On my 15 F250 I have weather guard boxes, the one against the cab and the 2 along the box sides. No room for a headache racK. 

I'm throwing around a few ideas. 
1) 4 strobes 2 front 2 rear in the tails and headlights. Amber. About $300
2) a mini led light bar mounted on the roof. About 150 or so. Have you guys had problems with these leaking if permanently installed onto the roof? I'm not doing magnets as the lights will get used year round for a lot of things. 
3) I was throwing the idea of mounting one of the "rod stand" lights beside the toolbox kind of in the stake pocket area beside the front of the cab next to the front toolbox. This one would be the most simple and economicaL. 

The 4th option that I liked is putting an LED amber bar that suction cups to the back window and plugs into the cigarette lighter. I can't find something like that around though. Can someone post a link or a site and name or model that I can check out? 

I don't do commercial plowing, only for our lots that we own but would like to be seen by the heavy equipment running around with me. 

Thoughts ideas and inputs?


----------



## JoeG3 (Oct 21, 2014)

I personally have tried multiple different brand lights and if I could start over I would go with all Feniex lights. They are super bright for a very small package and very easy to install. I installed a pair of the Apollo F6 light heads to the headgear of my plow, here is a link to the video I made over the winter

__
https://flic.kr/p/rbPSFM

With the setup you have I would mount an Apollo F6 to the back of the two side boxes (they come in many color combos, with 2 modes so the Amber/white could be an amber warning on mode 1 and mode 2 could be work lights/extra back up lighting) and I would get one of their dash lights for the front. If you prefer you could do HAW's in the headlights but be prepared for the flashback off the plow blade.

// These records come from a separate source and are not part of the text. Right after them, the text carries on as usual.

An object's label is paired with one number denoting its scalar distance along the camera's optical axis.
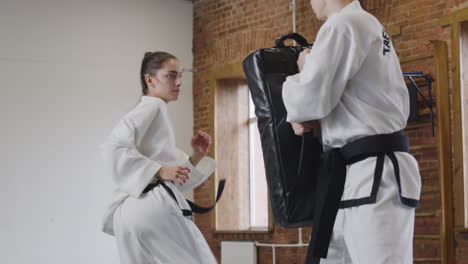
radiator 7.35
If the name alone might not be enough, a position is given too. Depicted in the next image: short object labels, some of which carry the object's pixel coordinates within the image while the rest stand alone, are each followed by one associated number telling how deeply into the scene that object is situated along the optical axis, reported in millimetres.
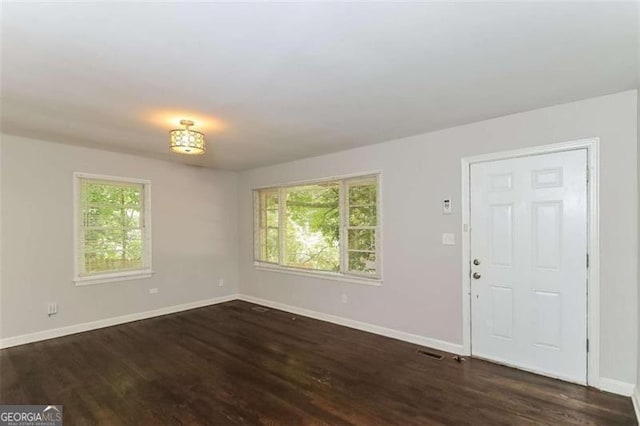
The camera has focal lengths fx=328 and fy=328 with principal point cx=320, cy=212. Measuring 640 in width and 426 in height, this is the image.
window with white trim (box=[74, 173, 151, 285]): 4518
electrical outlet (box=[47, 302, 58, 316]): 4172
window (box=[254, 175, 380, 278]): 4520
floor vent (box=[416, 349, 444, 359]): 3504
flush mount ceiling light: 3225
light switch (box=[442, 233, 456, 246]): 3643
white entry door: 2920
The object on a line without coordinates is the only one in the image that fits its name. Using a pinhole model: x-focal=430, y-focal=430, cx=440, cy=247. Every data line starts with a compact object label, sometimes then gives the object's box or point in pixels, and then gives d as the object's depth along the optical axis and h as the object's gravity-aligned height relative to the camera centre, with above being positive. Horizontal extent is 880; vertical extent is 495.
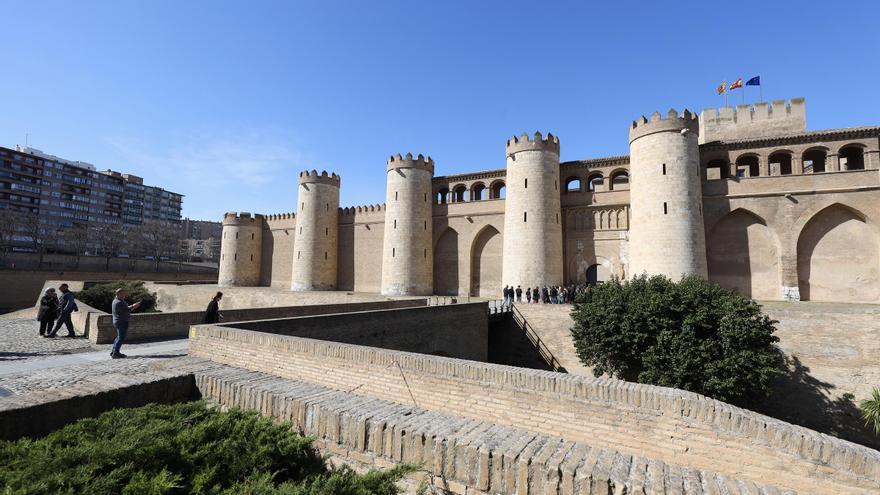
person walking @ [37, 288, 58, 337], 10.54 -0.94
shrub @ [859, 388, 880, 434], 11.11 -3.21
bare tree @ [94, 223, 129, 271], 48.66 +4.01
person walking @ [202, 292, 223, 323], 9.32 -0.81
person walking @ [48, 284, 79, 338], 10.36 -0.89
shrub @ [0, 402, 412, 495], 2.32 -1.13
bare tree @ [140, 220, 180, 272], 54.38 +4.69
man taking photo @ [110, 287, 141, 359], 8.13 -0.81
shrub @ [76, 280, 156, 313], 19.86 -1.09
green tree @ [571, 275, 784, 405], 11.46 -1.55
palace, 18.48 +3.32
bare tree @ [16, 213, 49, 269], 44.83 +4.93
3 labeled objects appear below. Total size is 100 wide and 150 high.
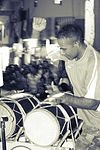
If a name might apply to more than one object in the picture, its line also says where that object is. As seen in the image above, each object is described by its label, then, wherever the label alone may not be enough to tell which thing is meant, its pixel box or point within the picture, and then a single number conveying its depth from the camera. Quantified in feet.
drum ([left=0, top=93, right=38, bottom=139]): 11.92
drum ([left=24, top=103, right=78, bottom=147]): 11.21
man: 9.90
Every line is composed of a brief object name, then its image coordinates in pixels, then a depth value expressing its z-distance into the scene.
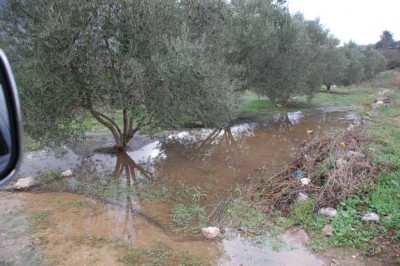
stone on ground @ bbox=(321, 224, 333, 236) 5.51
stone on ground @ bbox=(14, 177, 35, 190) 7.61
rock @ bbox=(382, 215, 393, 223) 5.53
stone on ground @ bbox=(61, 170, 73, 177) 8.69
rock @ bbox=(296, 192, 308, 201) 6.52
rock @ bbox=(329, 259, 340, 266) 4.78
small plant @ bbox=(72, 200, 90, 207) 6.87
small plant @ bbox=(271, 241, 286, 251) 5.27
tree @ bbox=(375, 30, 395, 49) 74.00
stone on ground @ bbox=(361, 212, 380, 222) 5.65
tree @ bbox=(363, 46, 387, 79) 44.69
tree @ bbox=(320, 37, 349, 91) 25.12
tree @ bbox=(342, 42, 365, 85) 37.00
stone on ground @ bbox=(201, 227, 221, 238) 5.61
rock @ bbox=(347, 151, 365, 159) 7.62
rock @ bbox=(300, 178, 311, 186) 7.01
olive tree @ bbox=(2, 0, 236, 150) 7.96
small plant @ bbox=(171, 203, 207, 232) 6.05
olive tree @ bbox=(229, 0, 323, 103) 15.43
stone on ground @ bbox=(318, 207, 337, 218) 5.97
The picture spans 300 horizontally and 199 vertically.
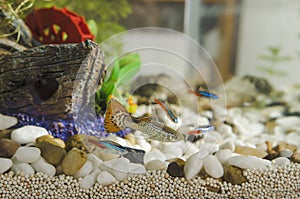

2 F6's and one of their dash light would run about $200 from Coastal http://coastalevs.com when you use the plowsite coupon code "plowsiteten2015"


----------



## MXZ1983 (Mar 8, 2015)

Went a different route. Ordered A headache rack and mounting a Fed Sig highlighter on the top! Should be good to go


----------



## beneb (Oct 28, 2014)

JoeG3;2002703 said:


> I personally have tried multiple different brand lights and if I could start over I would go with all Feniex lights. They are super bright for a very small package and very easy to install. I installed a pair of the Apollo F6 light heads to the headgear of my plow, here is a link to the video I made over the winter
> 
> __
> https://flic.kr/p/rbPSFM
> ...


Joe, 
how did you wire in those lights on your plow? Do you have an extra connection going into your truck or did you tie into the plow harness some how? I like that setup a lot and they look super bright. Do you run them on steady burn much? I have some cannons I'll be putting in one of these days but am tossing around some ideas for other lights as well


----------



## JoeG3 (Oct 21, 2014)

I have them wired directly to the battery through a wireless switch box I found on amazon. I have run them a few times on steady, but usually I run the strobe mode. I love the 180 optics on the Apollos, I was playing with them during a break and I turned everything off except those and I was very impressed at how far back to the side of the truck you could see them.


----------